3D 'bioprinters' could soon make organs and human tissue good enough for transplant, researchers say

Team of regenerative medicine scientists in US prove that it is feasible to print living tissue, cartilage and bone

Human tissue and organs good enough to be used for transplants could soon be made using a custom-designed 3D “bioprinter” that would help solve the problem of donor shortages.

A team of regenerative medicine scientists in the United States has proved that it is feasible to print living tissue, cartilage and bone to replace injured or diseased patients using the sophisticated machine.

Although the printed body parts – including ear and muscle structures – have been tested only in laboratory animals, the researchers said early results indicated that the structures have the right size, strength and function for use in patients suffering from battlefield injuries. Their work was funded by the US Armed Forces Institute of Regenerative Medicine.

Anthony Atala, Director of the Wake Forest Institute for Regenerative Medicine, in North Carolina, and senior author on the study published in Nature Biotechnology, heralded an important breakthrough for 3D printing.
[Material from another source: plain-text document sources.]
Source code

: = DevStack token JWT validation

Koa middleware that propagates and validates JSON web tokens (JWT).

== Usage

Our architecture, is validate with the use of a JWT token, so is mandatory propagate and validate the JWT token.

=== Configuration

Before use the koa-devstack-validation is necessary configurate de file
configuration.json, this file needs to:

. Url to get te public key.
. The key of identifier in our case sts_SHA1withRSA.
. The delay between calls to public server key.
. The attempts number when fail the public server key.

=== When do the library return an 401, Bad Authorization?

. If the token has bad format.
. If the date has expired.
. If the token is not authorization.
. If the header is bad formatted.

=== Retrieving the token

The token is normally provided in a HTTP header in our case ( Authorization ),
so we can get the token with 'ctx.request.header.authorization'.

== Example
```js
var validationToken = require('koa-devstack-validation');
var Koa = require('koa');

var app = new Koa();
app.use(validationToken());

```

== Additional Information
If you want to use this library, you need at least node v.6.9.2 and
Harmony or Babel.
“This novel tissue and organ printer is an important advance in our quest to make replacement tissue for patients,” he said. “It can fabricate stable, human-scale tissue of any shape. With further development, this technology could potentially be used to print living tissue and organ structures for surgical implantation.”

With donor shortages a constant challenge, the precision of 3D printing for replicating the body’s complex tissues and organs had provided hope for surgeons. However, current printers are not yet advanced enough to produce structures with sufficient size or strength to implant in the body.

Dr Atala said that problem has now been overcome having spent a decade developing the new bioprinter, the Integrated Tissue and Organ Printing System (ITOP). It uses biodegradable materials to form the shape of the tissue and water-based gels that contain the living cells.

The biggest challenge was producing good enough transplant tissue that could be used by surgeons in theatre. The team got round this in part by printing a lattice of micro-channels throughout the structures, which allow nutrients and oxygen from the body to diffuse into the structures and keep them live while they develop a system of blood vessels.

The scientists have already printed a human-sized ear and attached them under the skin of mice, as well as planting muscle and bone tissue with its own blood supply both within rats.

Further studies will measure longer-term outcomes.